**Collected data**
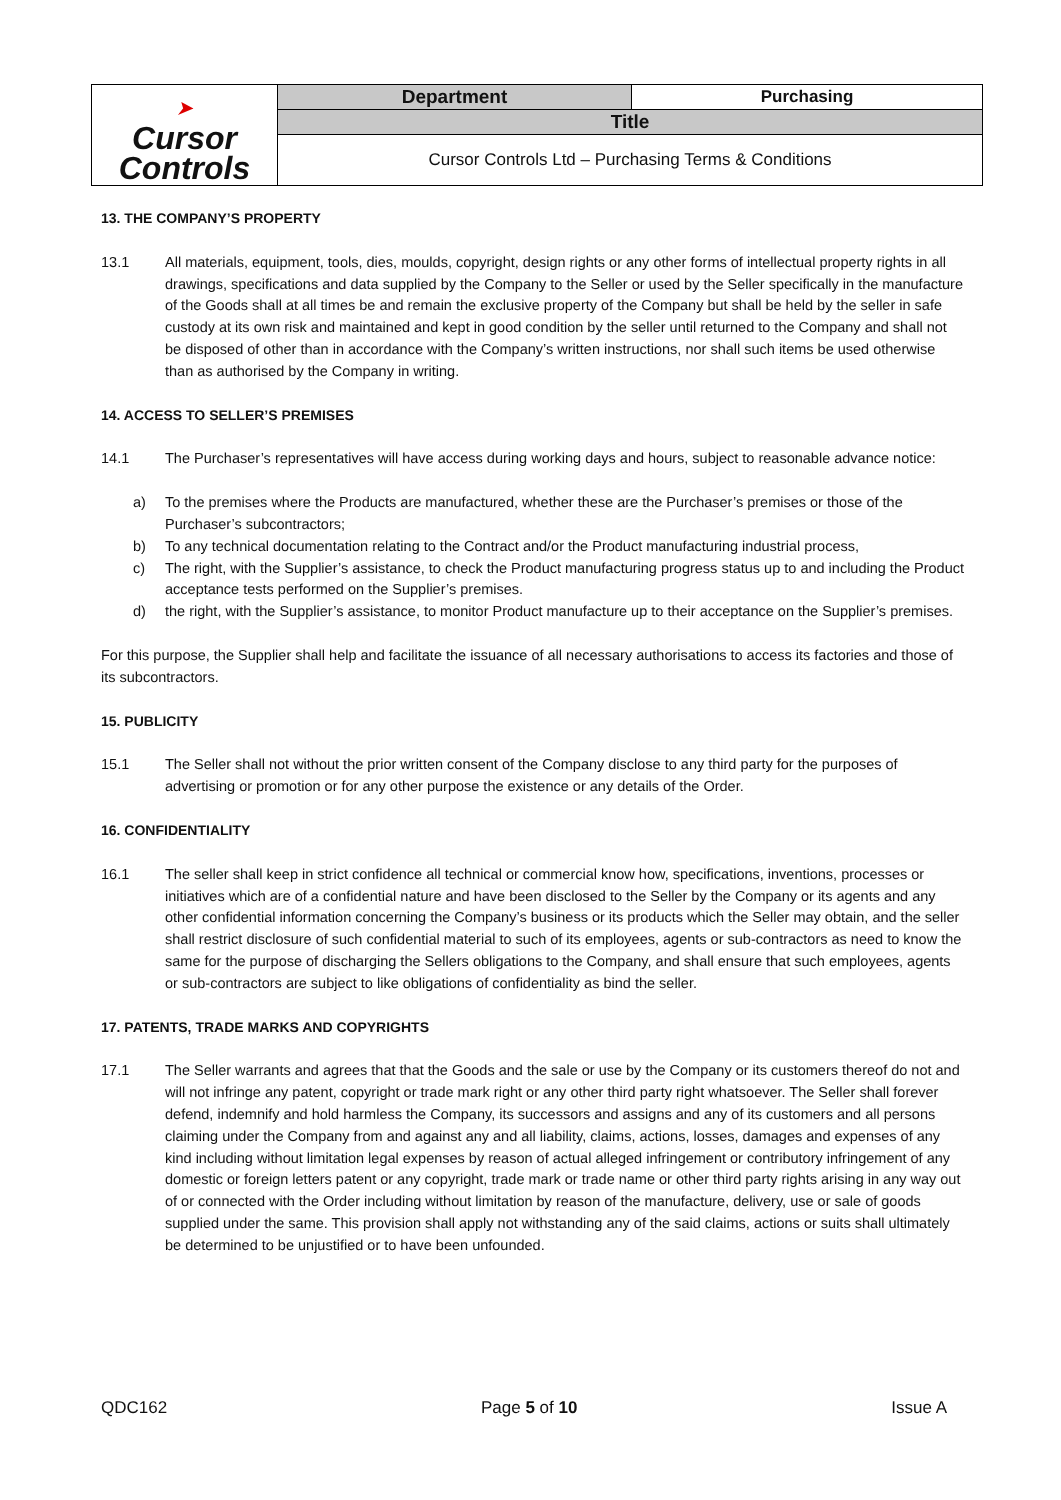| ➤ Cursor Controls | Department | Purchasing |
| | Title | |
| | Cursor Controls Ltd – Purchasing Terms & Conditions | |
13. THE COMPANY’S PROPERTY
13.1 All materials, equipment, tools, dies, moulds, copyright, design rights or any other forms of intellectual property rights in all drawings, specifications and data supplied by the Company to the Seller or used by the Seller specifically in the manufacture of the Goods shall at all times be and remain the exclusive property of the Company but shall be held by the seller in safe custody at its own risk and maintained and kept in good condition by the seller until returned to the Company and shall not be disposed of other than in accordance with the Company’s written instructions, nor shall such items be used otherwise than as authorised by the Company in writing.
14. ACCESS TO SELLER’S PREMISES
14.1 The Purchaser’s representatives will have access during working days and hours, subject to reasonable advance notice:
a) To the premises where the Products are manufactured, whether these are the Purchaser’s premises or those of the Purchaser’s subcontractors;
b) To any technical documentation relating to the Contract and/or the Product manufacturing industrial process,
c) The right, with the Supplier’s assistance, to check the Product manufacturing progress status up to and including the Product acceptance tests performed on the Supplier’s premises.
d) the right, with the Supplier’s assistance, to monitor Product manufacture up to their acceptance on the Supplier’s premises.
For this purpose, the Supplier shall help and facilitate the issuance of all necessary authorisations to access its factories and those of its subcontractors.
15. PUBLICITY
15.1 The Seller shall not without the prior written consent of the Company disclose to any third party for the purposes of advertising or promotion or for any other purpose the existence or any details of the Order.
16. CONFIDENTIALITY
16.1 The seller shall keep in strict confidence all technical or commercial know how, specifications, inventions, processes or initiatives which are of a confidential nature and have been disclosed to the Seller by the Company or its agents and any other confidential information concerning the Company’s business or its products which the Seller may obtain, and the seller shall restrict disclosure of such confidential material to such of its employees, agents or sub-contractors as need to know the same for the purpose of discharging the Sellers obligations to the Company, and shall ensure that such employees, agents or sub-contractors are subject to like obligations of confidentiality as bind the seller.
17. PATENTS, TRADE MARKS AND COPYRIGHTS
17.1 The Seller warrants and agrees that that the Goods and the sale or use by the Company or its customers thereof do not and will not infringe any patent, copyright or trade mark right or any other third party right whatsoever. The Seller shall forever defend, indemnify and hold harmless the Company, its successors and assigns and any of its customers and all persons claiming under the Company from and against any and all liability, claims, actions, losses, damages and expenses of any kind including without limitation legal expenses by reason of actual alleged infringement or contributory infringement of any domestic or foreign letters patent or any copyright, trade mark or trade name or other third party rights arising in any way out of or connected with the Order including without limitation by reason of the manufacture, delivery, use or sale of goods supplied under the same. This provision shall apply not withstanding any of the said claims, actions or suits shall ultimately be determined to be unjustified or to have been unfounded.
QDC162 Page 5 of 10 Issue A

**WORK INSTRUCTION**
With "subcontractors" as the search string, filter the records and return each line that has it.

**EXPECTED ANSWER**
a) To the premises where the Products are manufactured, whether these are the Purchaser’s premises or those of the Purchaser’s subcontractors;
For this purpose, the Supplier shall help and facilitate the issuance of all necessary authorisations to access its factories and those of its subcontractors.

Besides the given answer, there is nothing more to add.